Contributions should present unpublished original material for chapters which should not exceed a maximum length of 9,000 words (excluding appendices and references). Based on a one-page abstract (deadline 15 December 2021, acceptance notification 15 January 2022), the editors will invite the authors of the selected proposals to a writing workshop at the C²DH on 22 June 2022, during which the first drafts of chapters will be presented and collectively discussed. Based on these discussions, the revised versions will be turned into a first manuscript of the edited volume, which will then be peer reviewed (based on the guidelines of the book series). The volume is expected to be published in spring 2023.

Contact: Florentina Armaselu, florentina.armaselu@uni.lu

References

[1]   Hitchcock, Tim. “Big Data, Small Data and Meaning”. Historyonics, 9 November 2014. http://historyonics.blogspot.com/2014/11/big-data-small-data-and-meaning_9.html.

[2]   Mueller, Martin. “Shakespeare His Contemporaries: Collaborative Curation and Exploration of Early Modern Drama in a Digital Environment”. DHQ: Digital Humanities Quarterly 8, no. 3 (2014): 12. http://www.digitalhumanities.org/dhq/vol/8/3/000183/000183.html.

[3]   Flanders, Julia and Matthew L. Jockers. “A Matter of Scale”. Keynote lecture from the Boston Area Days of Digital Humanities Conference. Northeastern University, Boston, MA. 18 March 2013. http://digitalcommons.unl.edu/englishfacpubs/106.

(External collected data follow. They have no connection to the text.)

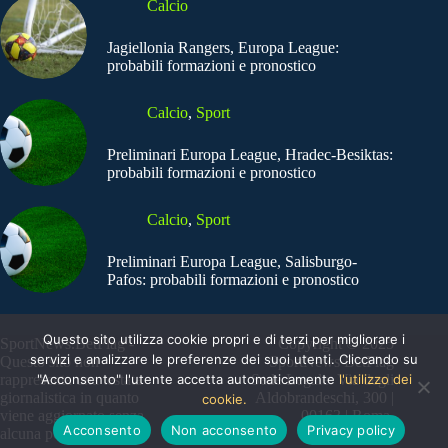
Calcio
Jagiellonia Rangers, Europa League:
probabili formazioni e pronostico
Calcio
,
Sport
Preliminari Europa League, Hradec-Besiktas:
probabili formazioni e pronostico
Calcio
,
Sport
Preliminari Europa League, Salisburgo-
Pafos: probabili formazioni e pronostico
Questo sito utilizza cookie propri e di terzi per migliorare i
SportNews.BetFlag -
Copyright © 2025
servizi e analizzare le preferenze dei suoi utenti. Cliccando su
Questo sito non
SportNews BetFlag
"Acconsento" l'utente accetta automaticamente
l'utilizzo dei
rappresenta una testata
Sede Legale: Via degli
giornalistica in quanto
Aldobrandeschi, 300 |
cookie.
viene aggiornato senza
00163 | Roma
Acconsento
Non acconsento
Privacy policy
alcuna periodicità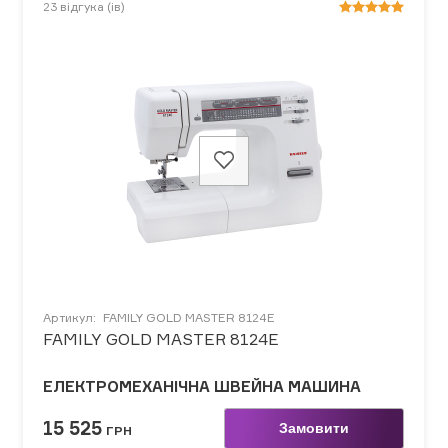
23
відгука (ів)
Артикул:
FAMILY GOLD MASTER 8124E
FAMILY GOLD MASTER 8124E
ЕЛЕКТРОМЕХАНІЧНА ШВЕЙНА МАШИНА
15 525
Замовити
ГРН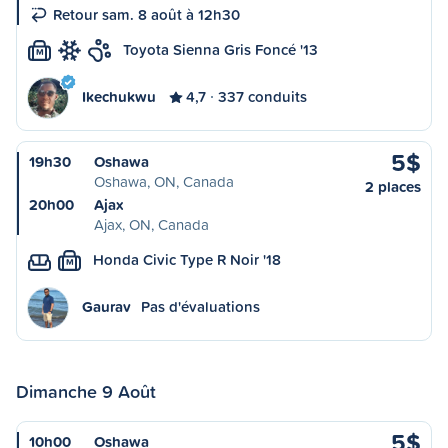
Retour sam. 8 août à 12h30
Toyota Sienna Gris Foncé '13
M
Ikechukwu
4,7
337 conduits
5$
19h30
Oshawa
Oshawa, ON, Canada
2 places
20h00
Ajax
Ajax, ON, Canada
Honda Civic Type R Noir '18
M
Gaurav
Pas d'évaluations
Dimanche 9 Août
5$
10h00
Oshawa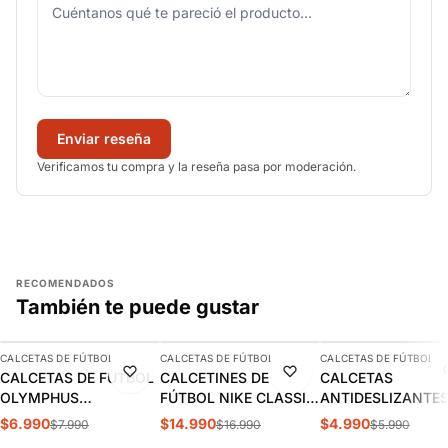
Enviar reseña
Verificamos tu compra y la reseña pasa por moderación.
RECOMENDADOS
También te puede gustar
AGREGAR
AGREGAR
AGREGAR
CALCETAS DE FÚTBOL
CALCETAS DE FÚTBOL
CALCETAS DE FÚTBOL
-13%
-12%
-17%
CALCETAS DE FUTBOL
CALCETINES DE
CALCETAS
OLYMPHUS
FÚTBOL NIKE CLASSIC
ANTIDESLIZANTE
ANTIDESLIZANTES
2 NEGROS (UNISEX) |
FÚTBOL OXN AZU
$6.990
$14.990
$4.990
$7.990
$16.990
$5.990
1014077901
SX5728-010
ADULTO |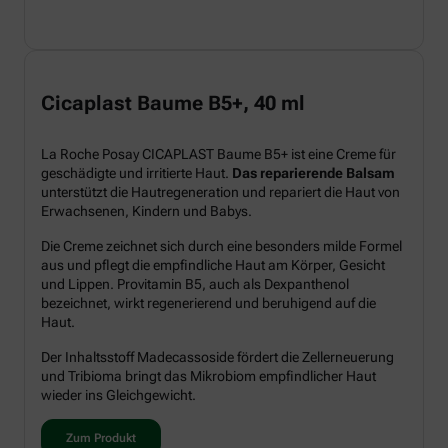
Cicaplast Baume B5+, 40 ml
La Roche Posay CICAPLAST Baume B5+ ist eine Creme für
geschädigte und irritierte Haut.
Das reparierende Balsam
unterstützt die Hautregeneration und repariert die Haut von
Erwachsenen, Kindern und Babys.
Die Creme zeichnet sich durch eine besonders milde Formel
aus und pflegt die empfindliche Haut am Körper, Gesicht
und Lippen. Provitamin B5, auch als Dexpanthenol
bezeichnet, wirkt regenerierend und beruhigend auf die
Haut.
Der Inhaltsstoff Madecassoside fördert die Zellerneuerung
und Tribioma bringt das Mikrobiom empfindlicher Haut
wieder ins Gleichgewicht.
Zum Produkt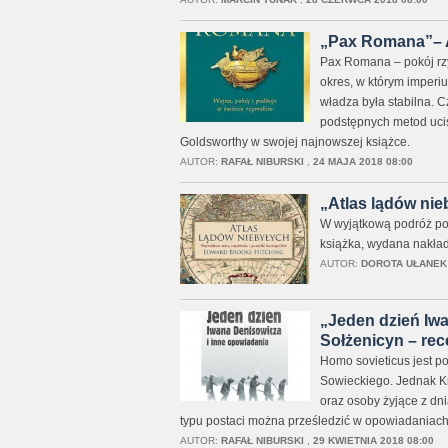
„Pax Romana”– A
Pax Romana – pokój rzy
okres, w którym imperi
władza była stabilna. 
podstępnych metod ucis
Goldsworthy w swojej najnowszej książce.
AUTOR:
RAFAŁ NIBURSKI
,
24 MAJA 2018 08:00
„Atlas lądów nie
W wyjątkową podróż po 
książka, wydana nakład
AUTOR:
DOROTA UŁANEK
„Jeden dzień Iwa
Sołżenicyn – rec
Homo sovieticus jest po
Sowieckiego. Jednak Kra
oraz osoby żyjące z dni
typu postaci można prześledzić w opowiadaniach
AUTOR:
RAFAŁ NIBURSKI
,
29 KWIETNIA 2018 08:00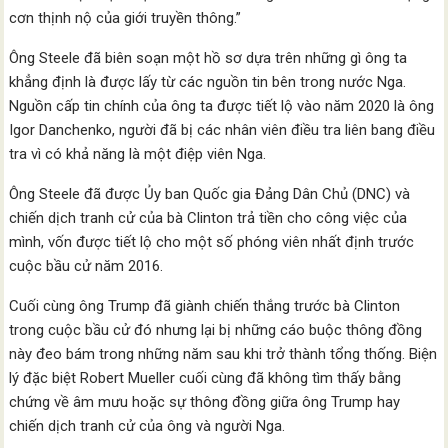
cơn thịnh nộ của giới truyền thông.”
Ông Steele đã biên soạn một hồ sơ dựa trên những gì ông ta
khẳng định là được lấy từ các nguồn tin bên trong nước Nga.
Nguồn cấp tin chính của ông ta được tiết lộ vào năm 2020 là ông
Igor Danchenko, người đã bị các nhân viên điều tra liên bang điều
tra vì có khả năng là một điệp viên Nga.
Ông Steele đã được Ủy ban Quốc gia Đảng Dân Chủ (DNC) và
chiến dịch tranh cử của bà Clinton trả tiền cho công việc của
mình, vốn được tiết lộ cho một số phóng viên nhất định trước
cuộc bầu cử năm 2016.
Cuối cùng ông Trump đã giành chiến thắng trước bà Clinton
trong cuộc bầu cử đó nhưng lại bị những cáo buộc thông đồng
này đeo bám trong những năm sau khi trở thành tổng thống. Biện
lý đặc biệt Robert Mueller cuối cùng đã không tìm thấy bằng
chứng về âm mưu hoặc sự thông đồng giữa ông Trump hay
chiến dịch tranh cử của ông và người Nga.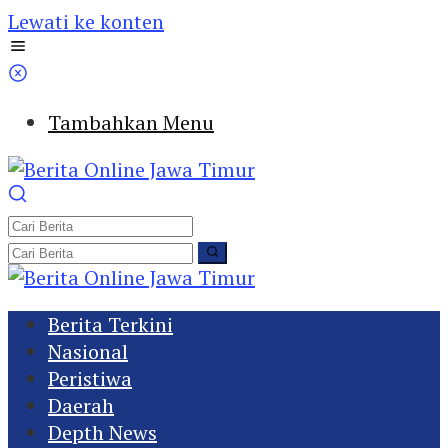
Lewati ke konten
Tambahkan Menu
Berita Terkini
Nasional
Peristiwa
Daerah
Depth News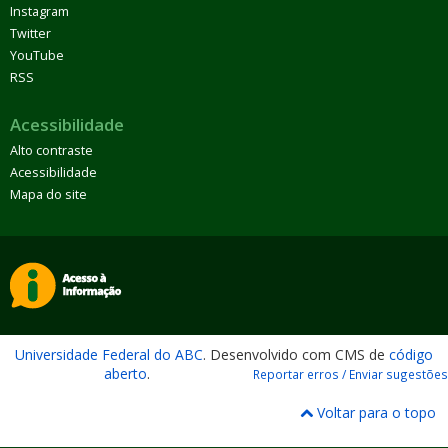
Instagram
Twitter
YouTube
RSS
Acessibilidade
Alto contraste
Acessibilidade
Mapa do site
Universidade Federal do ABC
. Desenvolvido com CMS de
código
aberto
.
Reportar erros / Enviar sugestões
Voltar para o topo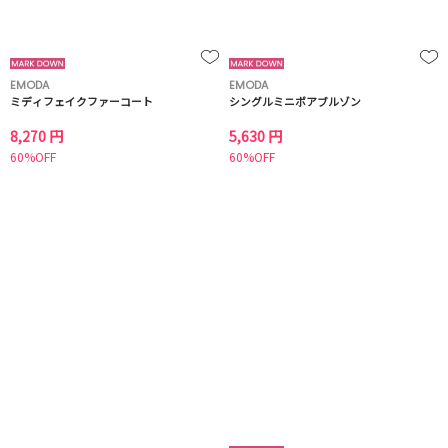
EMODA
EMODA
ミディフェイクファーコート
シングルミニボアブルゾン
8,270 円
5,630 円
60%OFF
60%OFF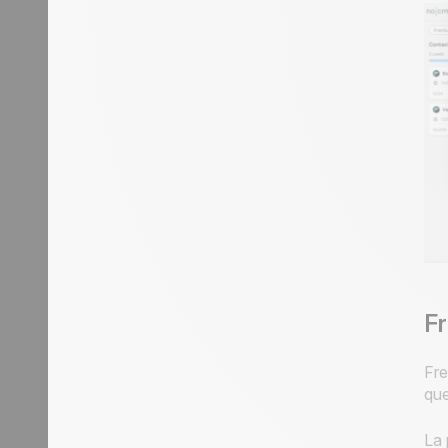
Fr
Fre
que
La 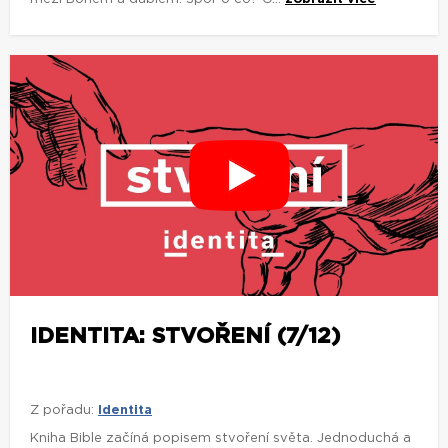
IDENTITA: STVOŘENÍ (7/12)
Z pořadu:
Identita
Kniha Bible začíná popisem stvoření světa. Jednoduchá a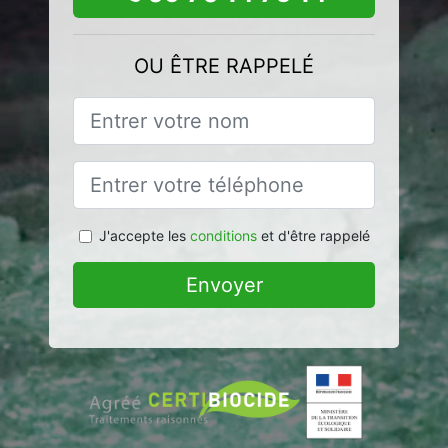
OU ÊTRE RAPPELÉ
J'accepte les
conditions
et d'être rappelé
Envoyer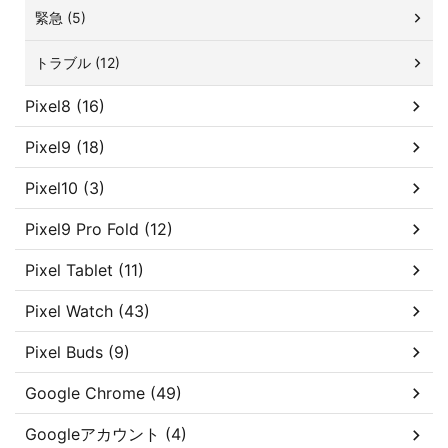
緊急 (5)
トラブル (12)
Pixel8 (16)
Pixel9 (18)
Pixel10 (3)
Pixel9 Pro Fold (12)
Pixel Tablet (11)
Pixel Watch (43)
Pixel Buds (9)
Google Chrome (49)
Googleアカウント (4)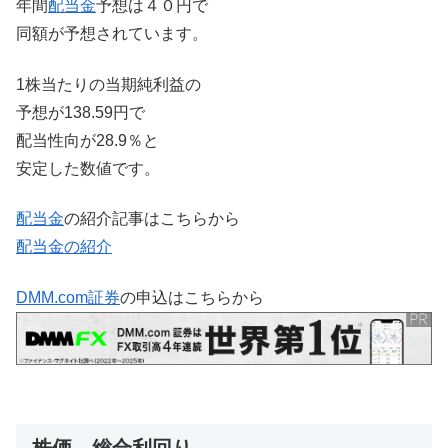
年間
配当金
予想は４０円で
同額が予想されています。
1株当たりの当期純利益の
予想が138.59円で
配当性向が28.9％と
安定した数値です。
配当金
の紹介記事はこちらから
配当金の紹介
DMM.com証券
の申込はこちらから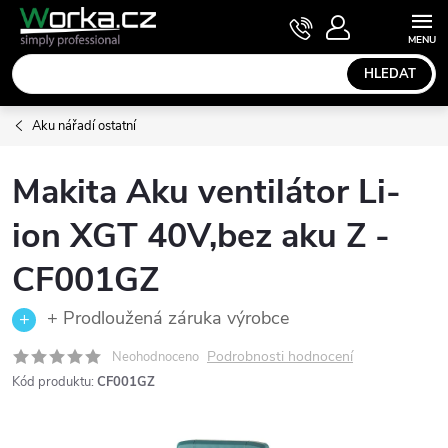
Přejít
NÁKUPNÍ
KOŠÍK
na
obsah
HLEDAT
Aku nářadí ostatní
Makita Aku ventilátor Li-
ion XGT 40V,bez aku Z -
CF001GZ
+ Prodloužená záruka výrobce
Podrobnosti hodnocení
Neohodnoceno
Kód produktu:
CF001GZ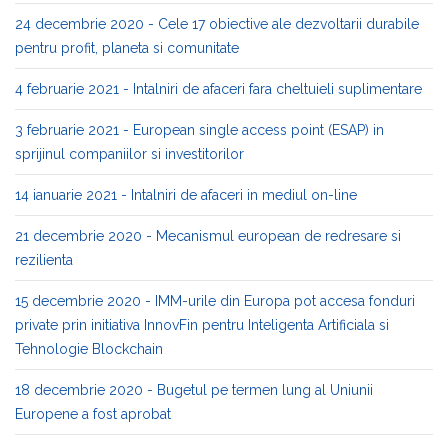
24 decembrie 2020 - Cele 17 obiective ale dezvoltarii durabile
pentru profit, planeta si comunitate
4 februarie 2021 - Intalniri de afaceri fara cheltuieli suplimentare
3 februarie 2021 - European single access point (ESAP) in
sprijinul companiilor si investitorilor
14 ianuarie 2021 - Intalniri de afaceri in mediul on-line
21 decembrie 2020 - Mecanismul european de redresare si
rezilienta
15 decembrie 2020 - IMM-urile din Europa pot accesa fonduri
private prin initiativa InnovFin pentru Inteligenta Artificiala si
Tehnologie Blockchain
18 decembrie 2020 - Bugetul pe termen lung al Uniunii
Europene a fost aprobat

[4]   Bodenhamer, David J., John Corrigan and Trevor M. Harris, eds. Deep Maps and Spatial Narratives. Bloomington, Indianapolis, Indiana University Press, 2015. https://doi.org/10.2307/j.ctt1zxxzr2

[5]   Braudel, Fernand. La Méditerranée et le monde méditerranéen à l’époque de Philippe II. Paris, Armand Colin, 1976 (1st ed. 1949).

[6]   Ricœur, Paul. La Mémoire, l’histoire, l’oubli. Paris, Éditions du Seuil, 2000.

[7]   Kracauer, Siegfried. History. The Last Things Before The Last. Princeton, Markus Wiener Publishers, 2014.